Open Positions threaten Waterford Schools


Lexie Hullivan, Reporter

The last couple years have been tough for education. Between balancing virtual and in-person classes, students falling behind grade level curriculum, and high rates of student absences, the education field has turned many people off from pursuing a career in teaching. The US has seen a 22% decline in education degrees over the past 13 years. Specifically, in the Waterford Public Schools district, the administration has been struggling to fill enough positions to meet the needs of their students and maintain reasonable class sizes.

In previous years, Brent Bell has been one of the high school’s most reliable substitute teachers. For students who have been wondering where Mr. Bell is recently, he has been acting as a long term substitute in a fourth grade classroom. Since fourth grade teacher Mrs. Gallis has been out on maternity leave, Mr. Bell has had to step up at Oswegatchie. Unfortunately, while Mr.

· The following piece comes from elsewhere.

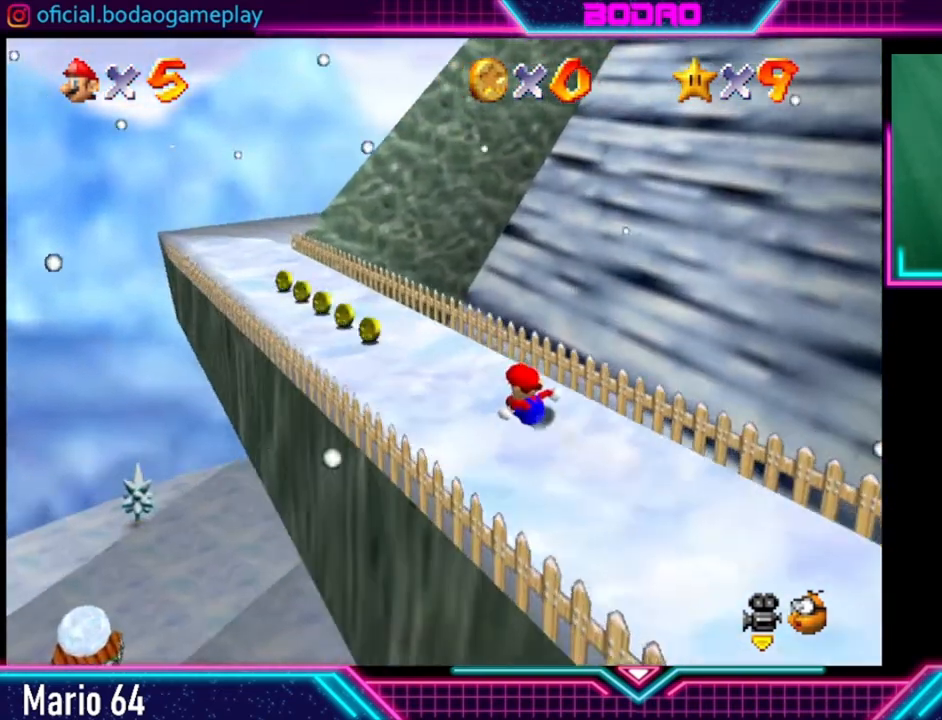
{"buttons": [], "left_stick": "up-left", "right_stick": "center", "events": []}
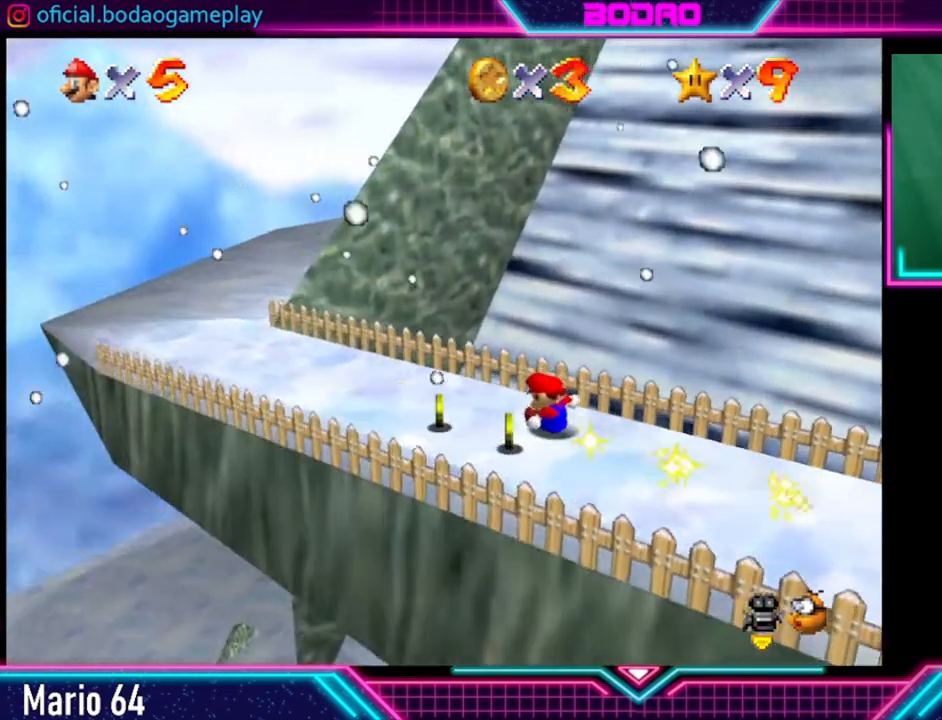
{"buttons": [], "left_stick": "up", "right_stick": "center", "events": [[200, "left_stick", "center"], [400, "left_stick", "up-right"], [520, "left_stick", "up"]]}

Bell was previously a certified teacher in Manchester, he no longer has a teaching certification and is not technically allowed to take on the role of a long term sub. Instead, there is a 30 day limit on how long Mr. Bell can stay in one classroom. Understandably, young students might feel confused by having a temporary teacher in their classroom for the start of the year, but Mr. Bell’s students haven’t had the same experience: “I have an advantage because I was the building sub at Oswegatchie last year. The fourth graders know me well and are comfortable with me, which makes the transition easier for all of us.” Mr. Bell is no stranger to the classroom and his love for education is apparent: “Students are students everywhere you go. Students want to be successful, and it is the job of the teacher to get barriers out of their way. Financially, being in this line of work is unrewarding, but I love what I do working in education.”    

It’s not only substitutes who are being called on as a temporary solution to this problem. At the high school, students and administration have been lucky that Tessa Castleberry, a biology teacher who retired at the end of last year, accepted Mr. Samuelson’s request to fill the biology position for the month of September. Mrs. Castleberry said, “It’s been fun seeing the excitement (and confusion) of my former students when they see me in the hallway. The first week felt very strange and I couldn’t quite believe I was back…but I got back into the swing of things surprisingly quickly and now it feels like I never left.” However, she does have plans for her retirement: “I was starting to apply for laboratory positions and planning a few vacations. I would like to work either in a molecular biology research lab like I did previously at Pfizer or maybe go back to school to get a histotechnologist certification.” While it’s been helpful to have Mrs. Castleberry back at WHS, the clock is ticking on how long she can stay in the position as a retired teacher. Meanwhile, the biology teacher role is still posted and awaiting responses.

Teachers are not the only people that Waterford is looking to hire. According to the Waterford Schools Employment Opportunities page, six paraprofessional positions are currently available and awaiting applicants (four paraprofessionals and two substitute paraprofessionals). Mrs. Colla, a paraprofessional at the high school, mentioned that the main reason paras are so hard to find is because of the ridiculously low pay: “I work multiple jobs. The majority of paras, including myself, have to have a second job, because relying on this job alone is not enough to make a living.” Information from the public paraprofessional contracts reveal that a paraprofessional on step one of the wage schedule in this past school year made $15.37 an hour, while a para on step 7 would make $19.10. Comparatively, the state minimum wage is $14.00 per hour and workplaces like Target are paying the same or better, ranging from $15 to $24 as a starting wage. Mrs. Colla also raised concerns about how students are not being properly accommodated: “We cannot work one on one, and we see it in classrooms, how only one para is paired with multiple students and it does affect individual learning.”

At the Waterford Human Resources office, opinions on the district shortage are more hopeful. Nancy Sudhoff, the Waterford Human Resources Director, took a perspective on what is really happening to the education field that contrasts the thoughts of people at Waterford High: “We have done a good job of providing people with information about the climate and culture in our schools, and I would hope that is attracting people to work in Waterford.” She added that she feels it is really up to “word of mouth from our employees, as well as guidance counselors and colleges to promote the idea of working in education.” In staff meetings across the district, principals have urged their staff to recommend the school positions to their retired coworkers, up-and-coming educators or even people just considering a job working with children. 

Many factors go into why education has become unappealing across our district and our state, but the Covid-19 pandemic undeniably left its mark. As of February of this year, 55% of educators across the nation were planning on retiring sooner than previously anticipated. In the 2018 to 2019 school year, there was a 10.4:1 student to teacher ratio. A lower ratio is more ideal as it means that there are more professionals in the school equipped to provide students with personalized help. Recently, Waterford has hit a high of 11:1.

Administrators are desperate to put people in the front of the classroom, whether that person is a new hire, an uncertified teacher, or a retiree. As of right now, the schools in our district are doing the best with what they have, but as long as the employment crisis continues, students will notice a change in the way that they receive consistency and accommodations.